**Instructions to follow**
Please output the listing below character for character and omit the images.

**Given data**
Content starts

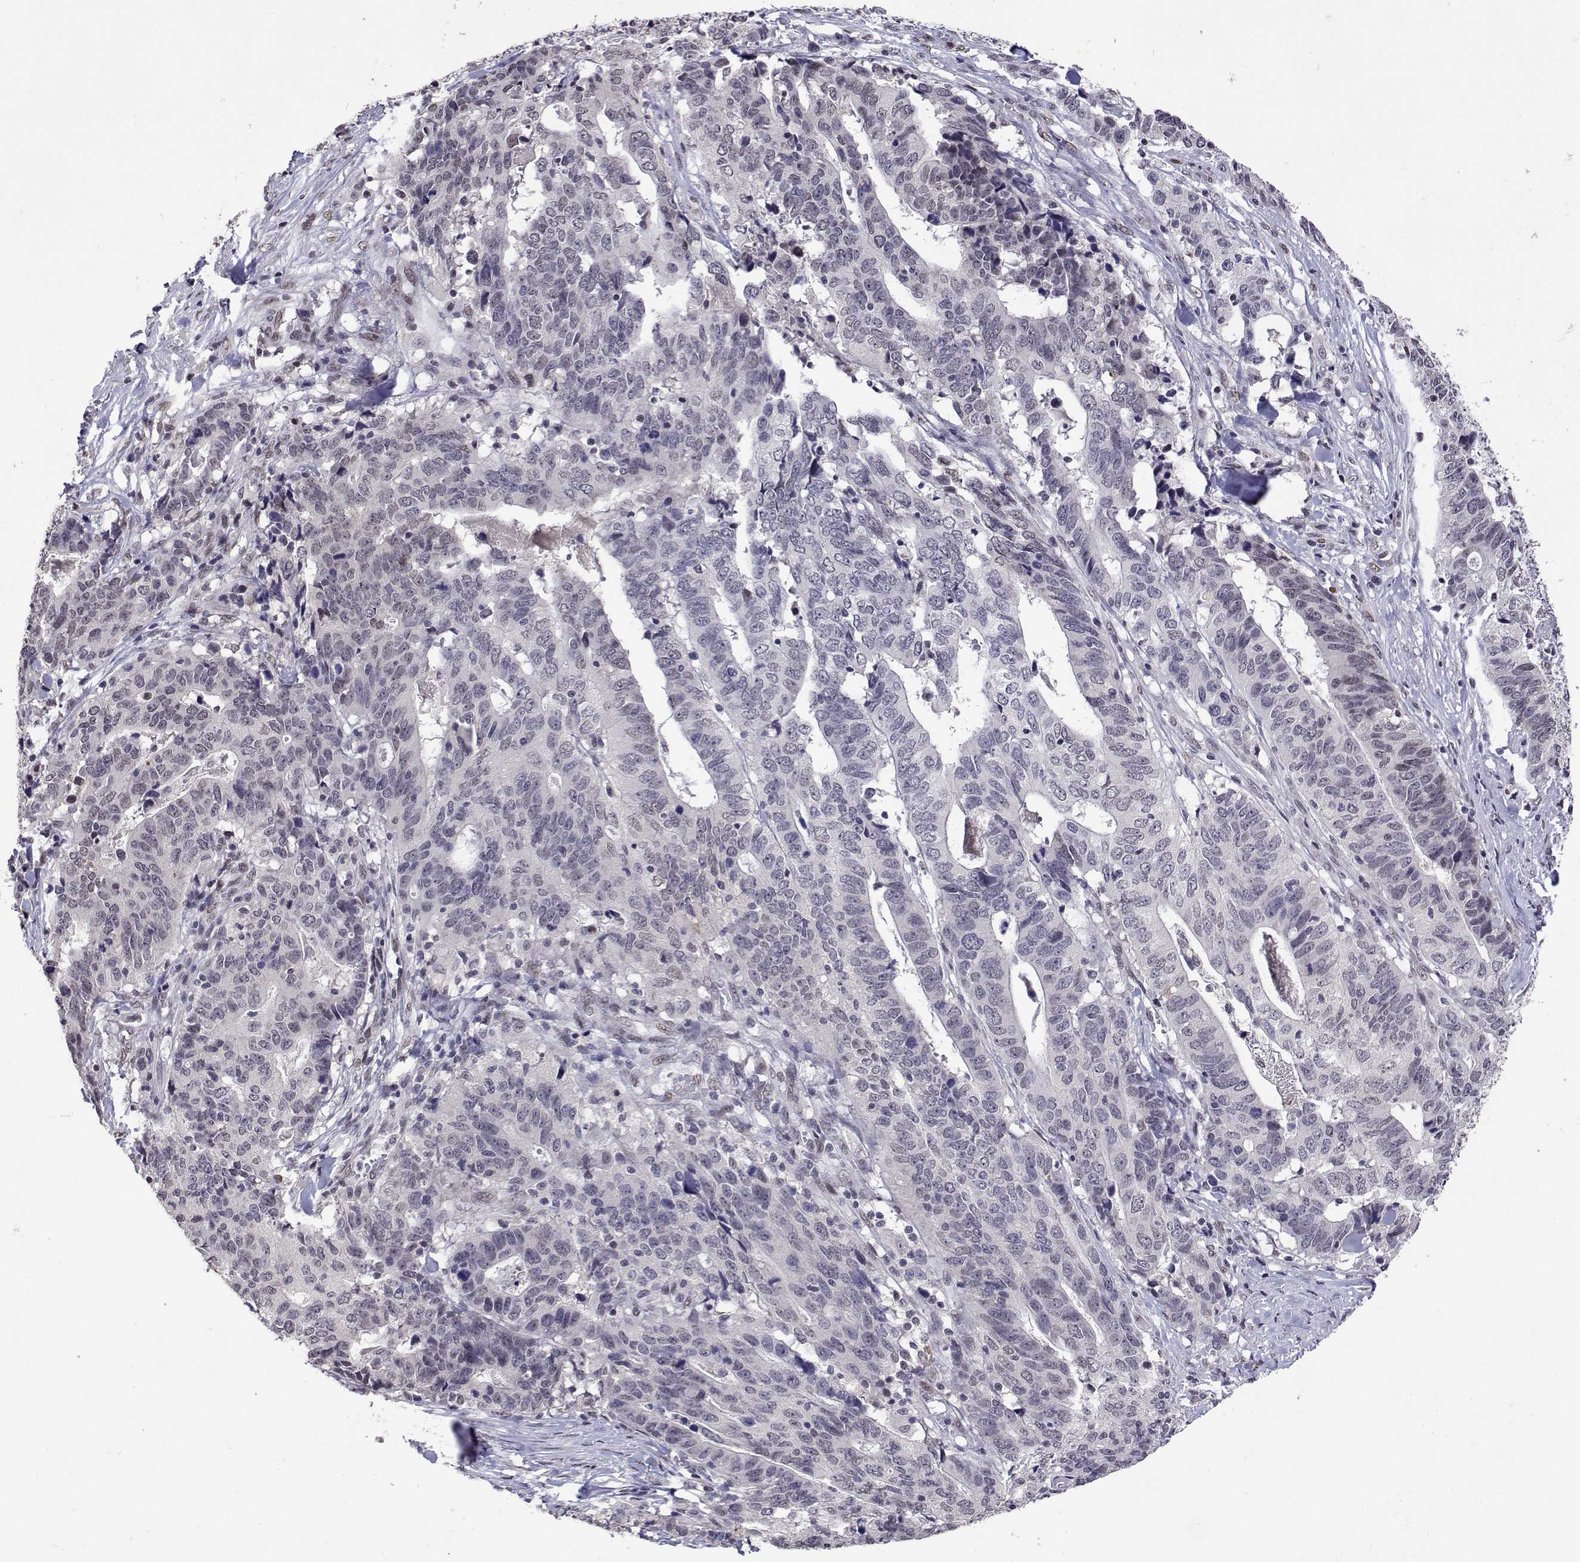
{"staining": {"intensity": "weak", "quantity": "<25%", "location": "nuclear"}, "tissue": "stomach cancer", "cell_type": "Tumor cells", "image_type": "cancer", "snomed": [{"axis": "morphology", "description": "Adenocarcinoma, NOS"}, {"axis": "topography", "description": "Stomach, upper"}], "caption": "This is an immunohistochemistry micrograph of adenocarcinoma (stomach). There is no positivity in tumor cells.", "gene": "HNRNPA0", "patient": {"sex": "female", "age": 67}}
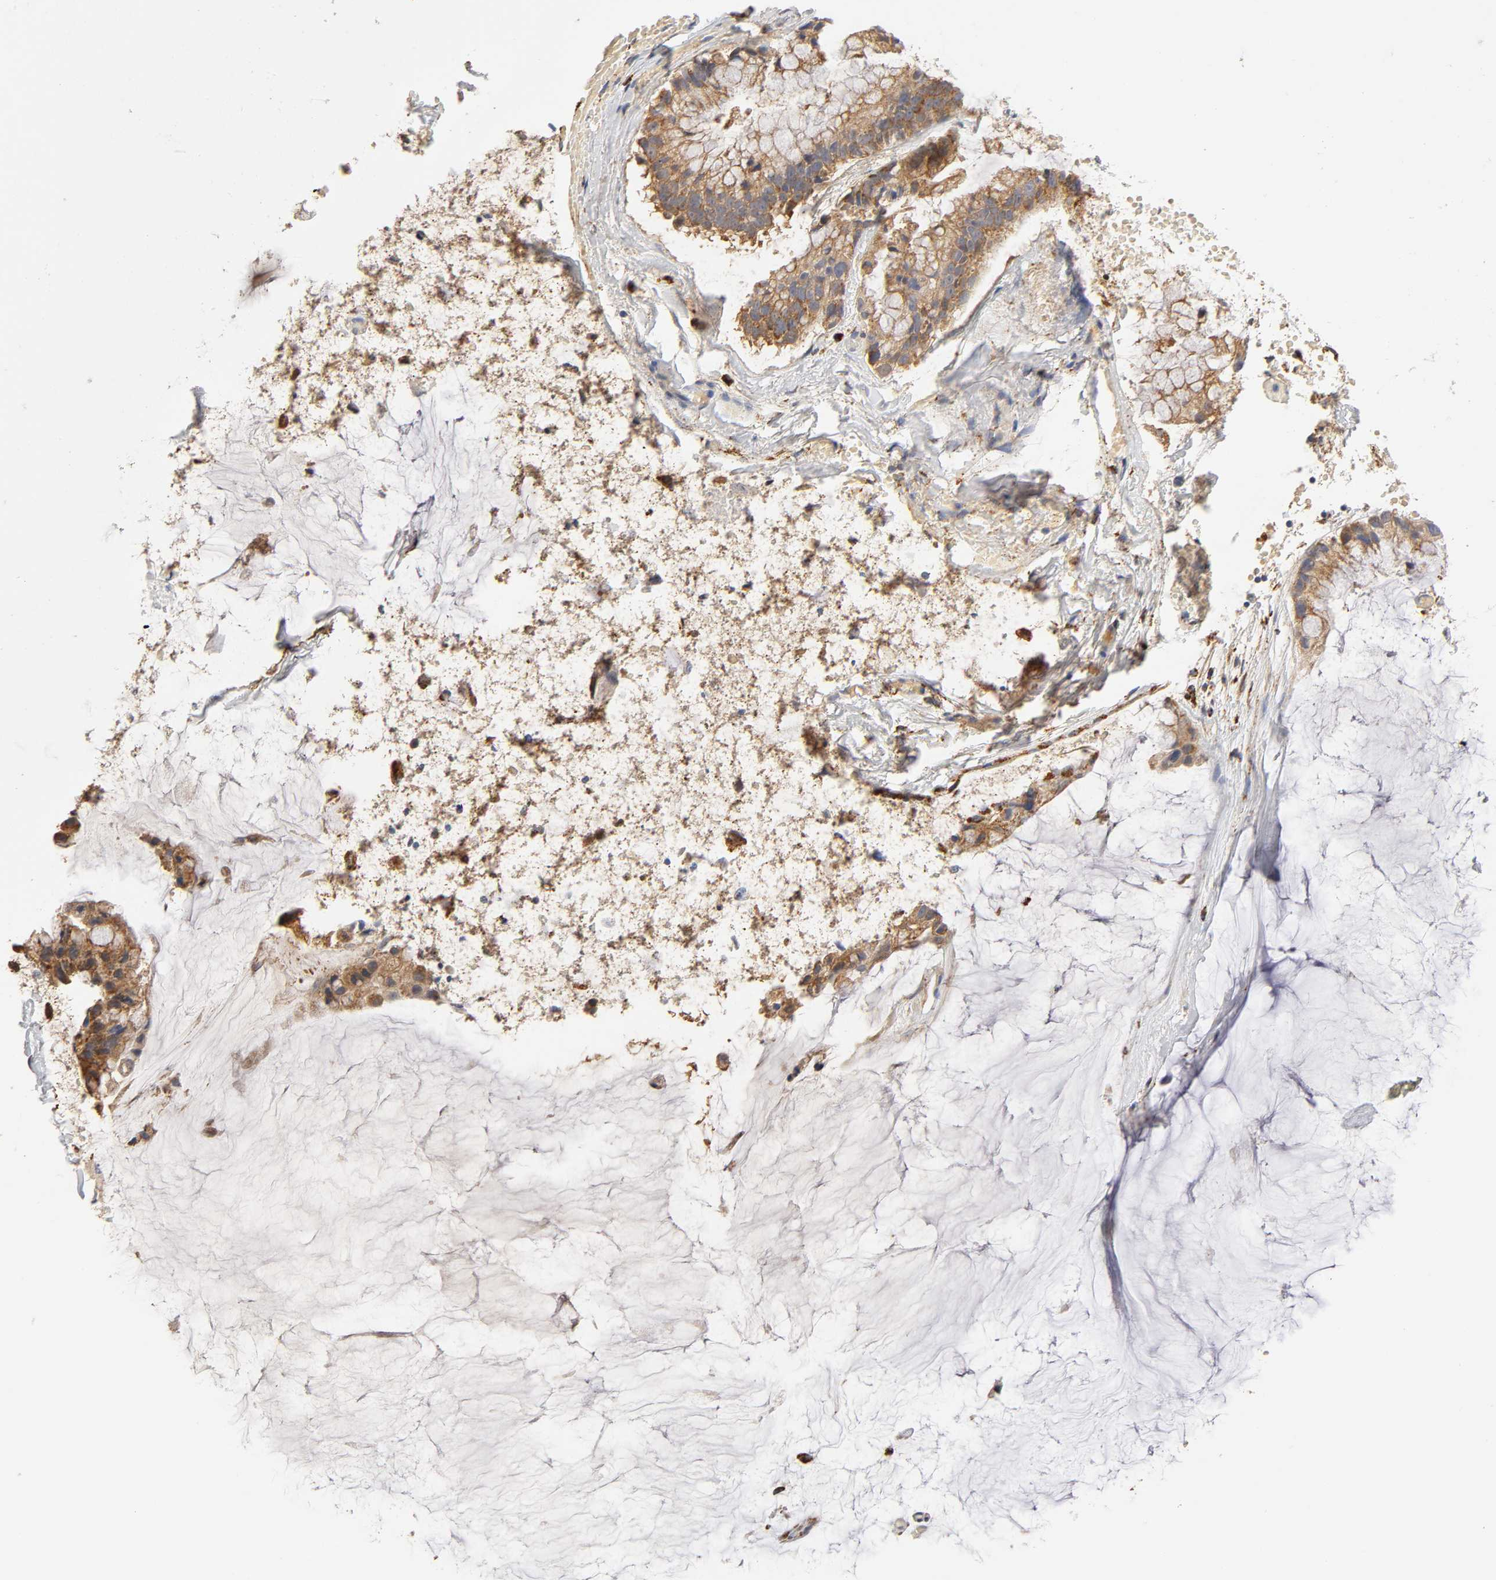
{"staining": {"intensity": "strong", "quantity": ">75%", "location": "cytoplasmic/membranous"}, "tissue": "ovarian cancer", "cell_type": "Tumor cells", "image_type": "cancer", "snomed": [{"axis": "morphology", "description": "Cystadenocarcinoma, mucinous, NOS"}, {"axis": "topography", "description": "Ovary"}], "caption": "Protein analysis of ovarian cancer tissue reveals strong cytoplasmic/membranous staining in approximately >75% of tumor cells. (Brightfield microscopy of DAB IHC at high magnification).", "gene": "ISG15", "patient": {"sex": "female", "age": 39}}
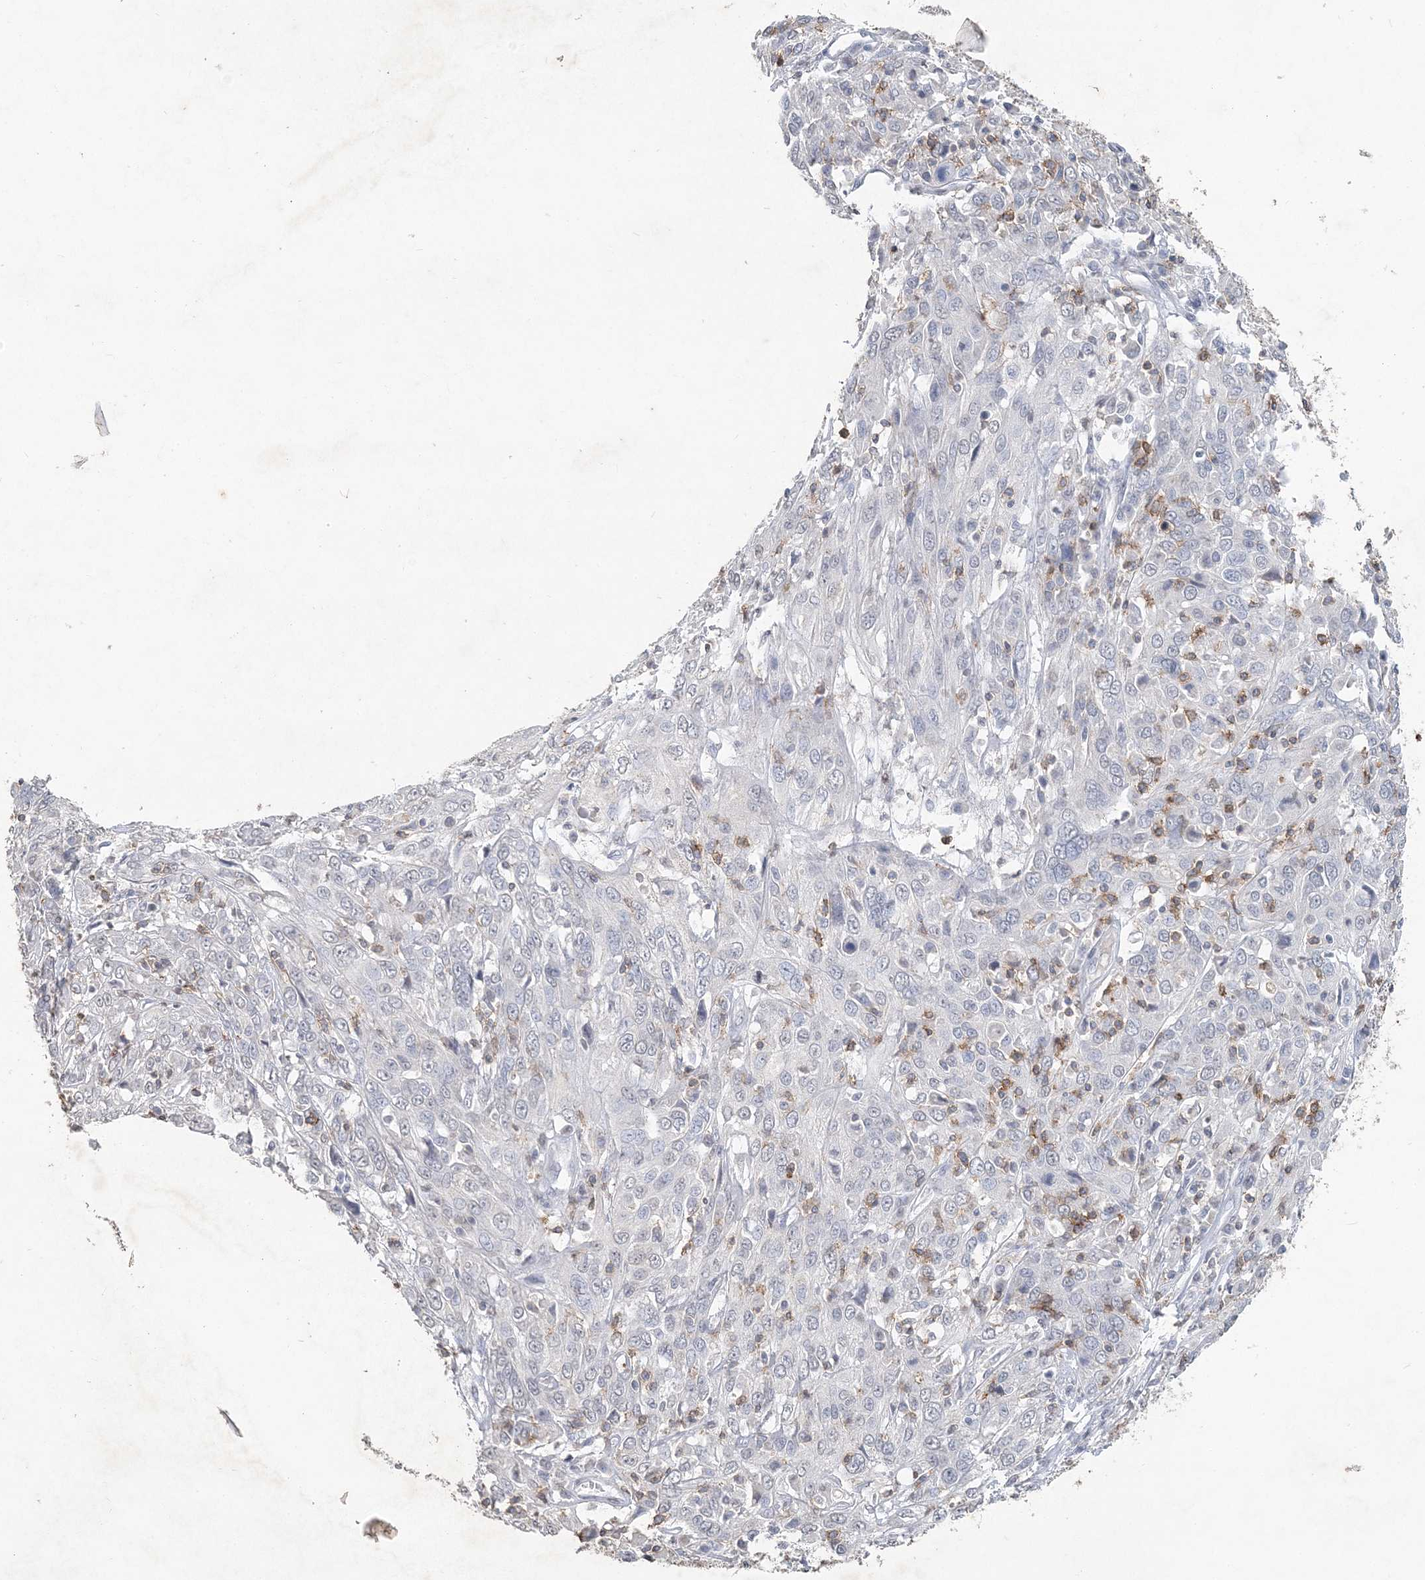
{"staining": {"intensity": "negative", "quantity": "none", "location": "none"}, "tissue": "cervical cancer", "cell_type": "Tumor cells", "image_type": "cancer", "snomed": [{"axis": "morphology", "description": "Squamous cell carcinoma, NOS"}, {"axis": "topography", "description": "Cervix"}], "caption": "Tumor cells are negative for brown protein staining in squamous cell carcinoma (cervical). (DAB (3,3'-diaminobenzidine) immunohistochemistry visualized using brightfield microscopy, high magnification).", "gene": "PDCD1", "patient": {"sex": "female", "age": 46}}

Content ends

**Answer below**
{"staining": {"intensity": "weak", "quantity": "<25%", "location": "nuclear"}, "tissue": "stomach cancer", "cell_type": "Tumor cells", "image_type": "cancer", "snomed": [{"axis": "morphology", "description": "Adenocarcinoma, NOS"}, {"axis": "topography", "description": "Stomach, upper"}], "caption": "This is an immunohistochemistry micrograph of adenocarcinoma (stomach). There is no positivity in tumor cells.", "gene": "HNRNPA0", "patient": {"sex": "female", "age": 67}}
{"staining": {"intensity": "strong", "quantity": ">75%", "location": "cytoplasmic/membranous"}, "tissue": "ovarian cancer", "cell_type": "Tumor cells", "image_type": "cancer", "snomed": [{"axis": "morphology", "description": "Cystadenocarcinoma, mucinous, NOS"}, {"axis": "topography", "description": "Ovary"}], "caption": "Protein analysis of ovarian cancer tissue reveals strong cytoplasmic/membranous staining in approximately >75% of tumor cells. (Brightfield microscopy of DAB IHC at high magnification).", "gene": "ISG15", "patient": {"sex": "female", "age": 39}}
{"staining": {"intensity": "negative", "quantity": "none", "location": "none"}, "tissue": "cervical cancer", "cell_type": "Tumor cells", "image_type": "cancer", "snomed": [{"axis": "morphology", "description": "Squamous cell carcinoma, NOS"}, {"axis": "topography", "description": "Cervix"}], "caption": "Tumor cells are negative for brown protein staining in squamous cell carcinoma (cervical). (DAB (3,3'-diaminobenzidine) immunohistochemistry visualized using brightfield microscopy, high magnification).", "gene": "PDCD1", "patient": {"sex": "female", "age": 46}}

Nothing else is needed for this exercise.